Hepimiz anlaşıldığımız kadar kalabalığız
Yalnızlaşıyoruz…
Ve bahsi geçen yalnızlığın, çevremizdeki insanların azalmasıyla bir ilgisi yok.
Kalabalıklaştıkça içimize çekiliyoruz. Ama hakiki bir çekilme değil bu.

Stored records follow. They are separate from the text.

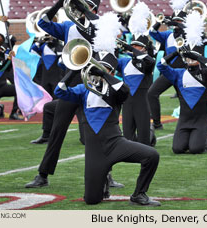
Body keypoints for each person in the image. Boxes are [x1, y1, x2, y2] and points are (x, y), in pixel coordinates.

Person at [54, 52, 160, 205]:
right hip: (94, 152)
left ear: (111, 72)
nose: (98, 70)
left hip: (115, 144)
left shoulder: (117, 89)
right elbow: (59, 91)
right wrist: (73, 71)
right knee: (91, 200)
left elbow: (124, 91)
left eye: (105, 68)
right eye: (97, 67)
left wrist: (104, 73)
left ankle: (139, 194)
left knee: (152, 155)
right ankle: (102, 181)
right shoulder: (83, 89)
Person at [25, 0, 101, 187]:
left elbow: (95, 25)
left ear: (94, 9)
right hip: (70, 83)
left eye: (87, 7)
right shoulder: (68, 27)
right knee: (57, 131)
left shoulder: (100, 26)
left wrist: (86, 10)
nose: (81, 10)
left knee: (96, 133)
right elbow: (43, 23)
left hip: (92, 84)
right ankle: (42, 175)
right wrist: (60, 2)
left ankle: (106, 174)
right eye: (80, 7)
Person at [158, 48, 207, 153]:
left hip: (200, 121)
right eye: (189, 58)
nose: (191, 60)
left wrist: (196, 56)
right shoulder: (178, 74)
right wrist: (175, 53)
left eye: (193, 58)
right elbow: (160, 65)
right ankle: (193, 139)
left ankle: (204, 141)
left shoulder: (206, 74)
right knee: (177, 149)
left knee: (195, 149)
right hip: (184, 121)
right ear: (185, 60)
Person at [148, 12, 187, 130]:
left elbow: (185, 29)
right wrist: (159, 22)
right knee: (151, 93)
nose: (176, 24)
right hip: (170, 72)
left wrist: (176, 23)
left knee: (186, 98)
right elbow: (152, 33)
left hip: (184, 73)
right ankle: (157, 123)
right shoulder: (168, 35)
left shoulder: (188, 34)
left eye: (179, 21)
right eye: (175, 21)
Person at [117, 35, 156, 145]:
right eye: (133, 45)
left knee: (144, 141)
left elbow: (150, 62)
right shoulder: (125, 61)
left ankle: (151, 135)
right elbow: (111, 63)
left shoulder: (148, 61)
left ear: (144, 48)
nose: (134, 47)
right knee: (127, 139)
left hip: (142, 101)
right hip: (128, 102)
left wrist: (131, 49)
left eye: (137, 46)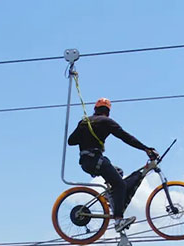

Herkes var ama hiç kimse yok gibi.
Herkes konuşur ama biz sadece uğultu duyarız.
Biz çığlık atarız ama onlar fısıltı duyuyor sanırız.
Biz içimize ağlarız ama onlar tebessüm zanneder.
Peki neden?
Kalabalık yalnızlıktan kasıt tam olarak ne?
Nüfus artarken, her geçen gün biraz daha sosyalleşirken, bir de bu çevreye sanal çevreyi eklemişken biz neden yalnızlaştık?
İnsan, eğer anlaşılmıyorsa, çevresinde ne kadar insan olursa olsun tek hisseder.
Bazen üzülür, yalnızlaşırız.
Birisi gelir.
Yakar, kül oluruz.
Sonra başkası gelir. Üfler ve küllerimizi ateşe çevirecek sanırız.
Ama yanılırız.
O, cehennemimiz olur.
Sonra her üfleyeni, dünyamızı cehenneme çeviren kişi sanırız.
Yalnızlaşırız.
Kuyuya düşeriz.
Her el uzatanı, Mısır’a sultan yapacak sanırız.
Ama o, gömleği arkadan yırtmak için el uzatmıştır.
Sonra her el uzatanı aynı sanırız.
Genele vurur, yine yalnızlaşırız.
Bazen yanlıştansa yalnızlığı tercih ederiz.
Bazense korkarız yalnızlıktan, yanlışa sarılırız.
İnsan böyledir.
Celladına âşık olur, sonra bütün âşıkları cellat zanneder. Aşka küser.
Ve sonunda;
Ehline denk gelmeyen ziyan olur…
Aslında kalabalıkta yalnızlaşmak biraz da genele vurmaktır. Ya korkar kaçarız, ya da kelebek misali yanacağımızı bile bile o ateşe çarpar dururuz.
Çevremizde insan çok, ama herkes içindeki küçük dünyasında yapayalnız.
Hepimiz anlaşıldığımız kadar kalabalığız. Etrafımızda ne kadar insan olduğu değil; kaçının anladığı, kaçının yük değil yoldaş olduğu, kaçının dert değil derman olduğu, kaçının yara değil merhem olduğu mesele.
Kimi bağıranı duymaz, kimi susanı dinler.